__Page extract__
= = = =

Updated: Sep 7, 2020

Introduction


The underlying human dynamics of transformation are generally well understood, if inconsistently implemented: strong leadership, a clear vision, engaging and listening to staff, clear two-way communications, strategic talent management, and clear roles and responsibilities. However, one often overlooked area is the use of performance incentives for the transformation team and key stakeholders – well-structured incentives can significantly increase the likelihood of a successful transformation. We all understand that people make transformations, the right people will do the right things – in this blog we explore the efficacy of incentives in a transformation context.


At Claverton we often use the simple model opposite to harness the power of people in order to achieve successfully lead transformational change:



1. Leadership

The things that CxOs and senior leaders do every day in their executive roles should be applied to change. Being clear in your vision and communications, providing visible

leadership and motivation, setting clear goals, keeping things simple, employing people you trust and motivating them to align to your strategic transformation drivers are fundamentals for changing your business.


1. Peer Power

The power of your people can be used to generate specific values, behaviours and norms. If you are worried about cutting through the culture of your organisation, set up a special team for generate its own norms embrace some of the doubters, resistors and naysayers and use the positive influence of peer power within the group to provide a guiding influence – through this you can create a hugely powerful ‘coalition of the willing’.

= = = =

__Work order__
According to the transformation blog extract, which often overlooked area can significantly increase the likelihood of a successful transformation? The listing has no connection to the transformation blog extract.

__Supplied material__
= = = =

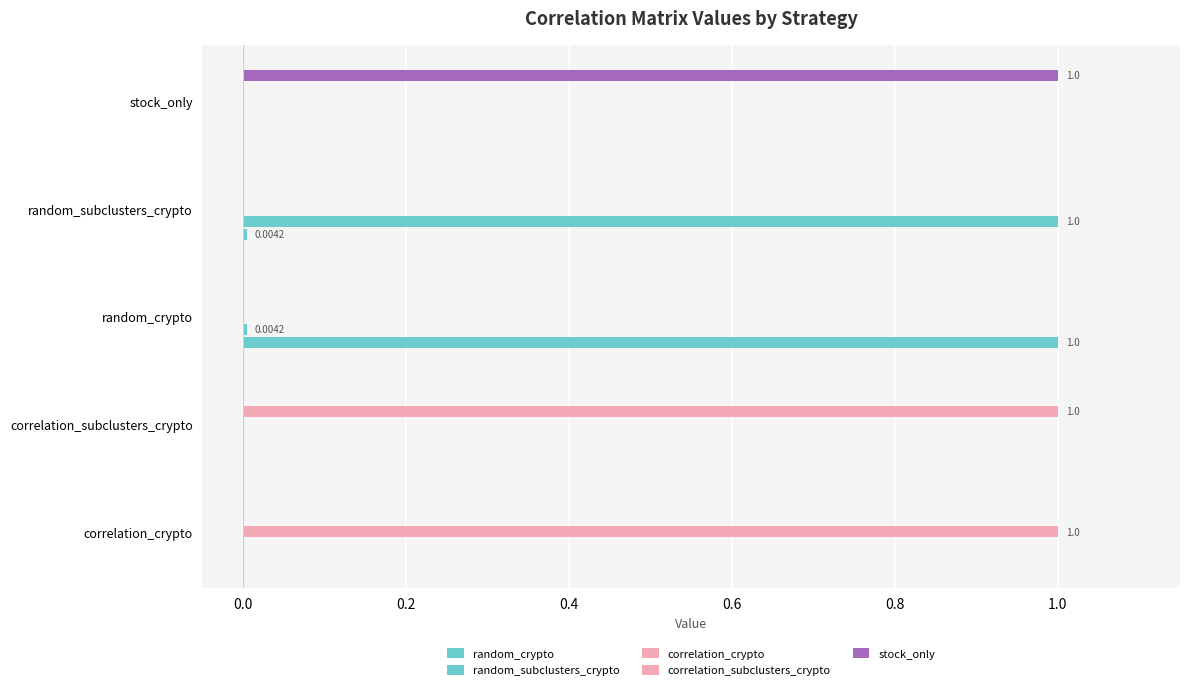

How many categories are shown in the chart?

5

= = = =

__Solution__
The use of well-structured performance incentives for the transformation team and key stakeholders.